*How to complete this task*. Look through the material below and show every line with the word "press".

*** Begin section ***

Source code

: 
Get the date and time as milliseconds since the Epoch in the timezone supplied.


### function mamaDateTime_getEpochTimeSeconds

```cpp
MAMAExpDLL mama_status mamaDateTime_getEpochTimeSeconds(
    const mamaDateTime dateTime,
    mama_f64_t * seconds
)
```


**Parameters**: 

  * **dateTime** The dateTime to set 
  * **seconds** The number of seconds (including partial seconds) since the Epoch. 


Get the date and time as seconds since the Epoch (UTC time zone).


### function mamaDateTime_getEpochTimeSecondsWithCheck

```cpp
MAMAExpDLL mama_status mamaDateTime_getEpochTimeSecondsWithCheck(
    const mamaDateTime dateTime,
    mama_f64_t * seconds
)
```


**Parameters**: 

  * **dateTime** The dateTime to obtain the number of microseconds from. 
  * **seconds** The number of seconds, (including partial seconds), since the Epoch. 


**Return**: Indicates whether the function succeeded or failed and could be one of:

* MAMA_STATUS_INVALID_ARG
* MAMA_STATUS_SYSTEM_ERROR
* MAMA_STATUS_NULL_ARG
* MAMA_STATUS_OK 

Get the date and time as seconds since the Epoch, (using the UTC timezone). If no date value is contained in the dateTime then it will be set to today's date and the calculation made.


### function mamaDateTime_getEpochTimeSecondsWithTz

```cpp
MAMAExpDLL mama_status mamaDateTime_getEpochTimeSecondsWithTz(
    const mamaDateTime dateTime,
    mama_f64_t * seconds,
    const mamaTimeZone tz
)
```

*** End section ***
*** Begin section ***

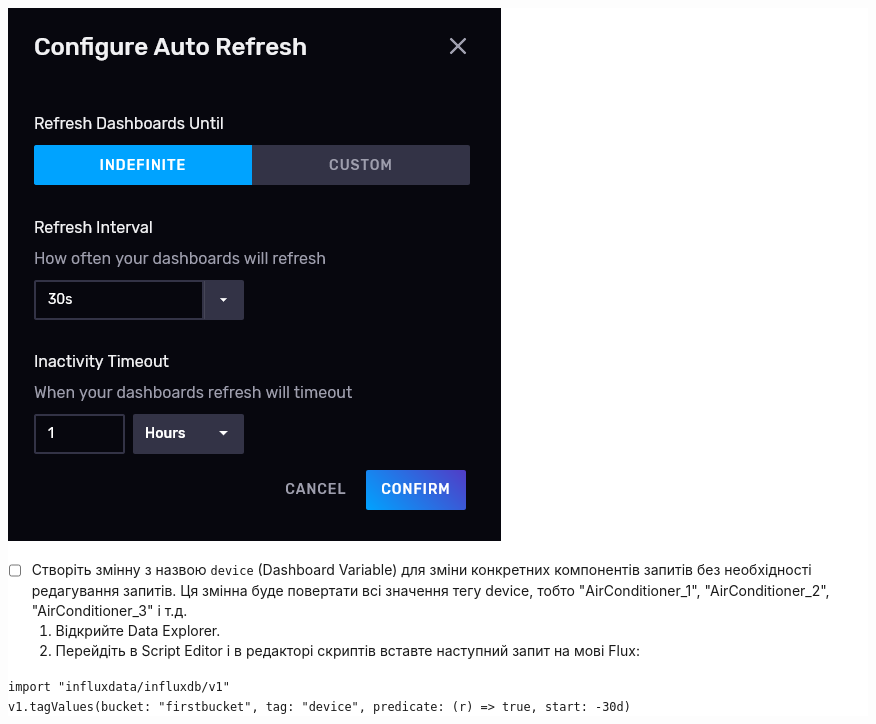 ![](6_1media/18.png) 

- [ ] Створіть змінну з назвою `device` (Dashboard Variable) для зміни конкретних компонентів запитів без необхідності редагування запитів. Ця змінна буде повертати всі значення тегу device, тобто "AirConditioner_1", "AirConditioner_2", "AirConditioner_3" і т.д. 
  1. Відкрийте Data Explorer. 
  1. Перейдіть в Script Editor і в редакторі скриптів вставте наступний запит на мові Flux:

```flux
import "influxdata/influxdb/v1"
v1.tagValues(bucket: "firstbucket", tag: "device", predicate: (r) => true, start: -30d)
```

*** End section ***
*** Begin section ***

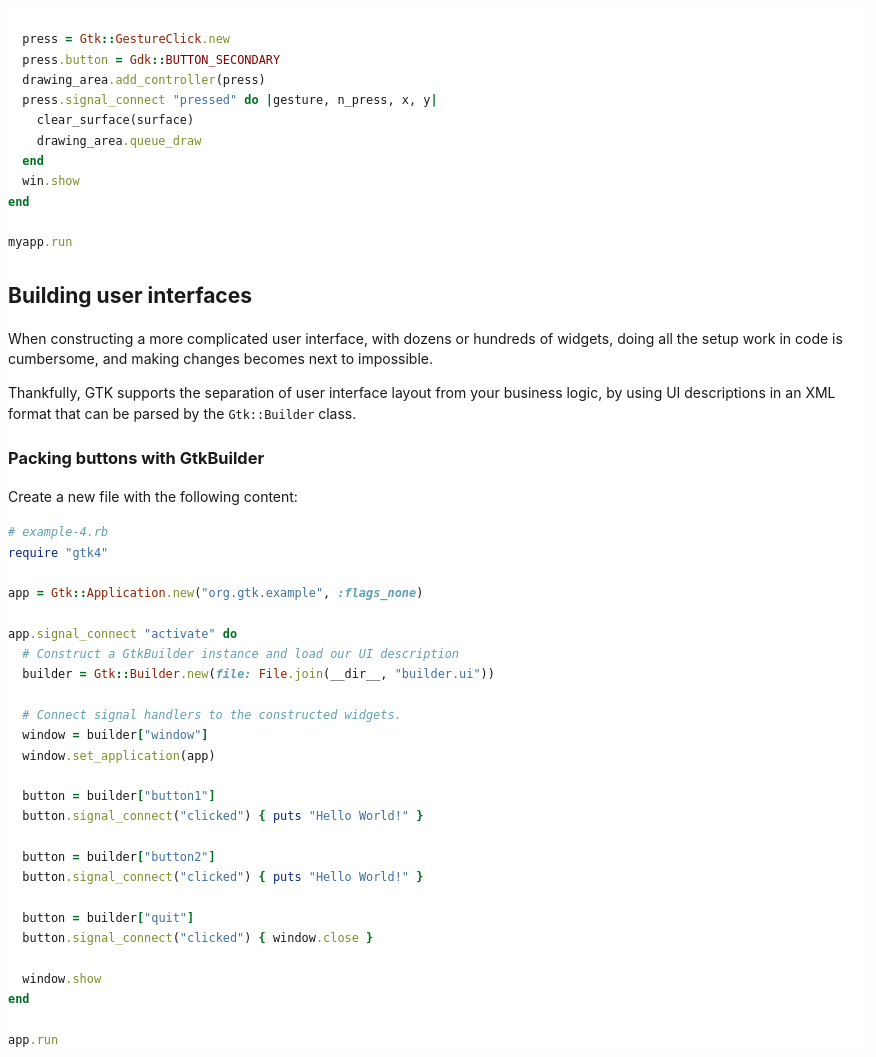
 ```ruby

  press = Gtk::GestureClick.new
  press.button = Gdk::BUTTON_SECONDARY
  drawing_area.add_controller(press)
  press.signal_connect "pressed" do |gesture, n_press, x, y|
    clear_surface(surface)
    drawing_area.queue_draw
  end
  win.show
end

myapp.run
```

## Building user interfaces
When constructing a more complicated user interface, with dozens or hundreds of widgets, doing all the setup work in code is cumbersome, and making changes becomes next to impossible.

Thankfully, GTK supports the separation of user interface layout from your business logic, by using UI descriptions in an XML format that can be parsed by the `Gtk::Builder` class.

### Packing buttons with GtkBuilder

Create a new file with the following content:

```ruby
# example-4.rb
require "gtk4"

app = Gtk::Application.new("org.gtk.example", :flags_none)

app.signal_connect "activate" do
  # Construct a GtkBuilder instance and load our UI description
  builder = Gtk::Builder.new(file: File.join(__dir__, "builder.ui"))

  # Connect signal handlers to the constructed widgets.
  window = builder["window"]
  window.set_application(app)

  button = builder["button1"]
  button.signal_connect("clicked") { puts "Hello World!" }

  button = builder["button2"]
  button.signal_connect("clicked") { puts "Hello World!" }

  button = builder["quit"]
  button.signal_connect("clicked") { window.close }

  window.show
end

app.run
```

*** End section ***

*Task solution*.
  press = Gtk::GestureClick.new
  press.button = Gdk::BUTTON_SECONDARY
  drawing_area.add_controller(press)
  press.signal_connect "pressed" do |gesture, n_press, x, y|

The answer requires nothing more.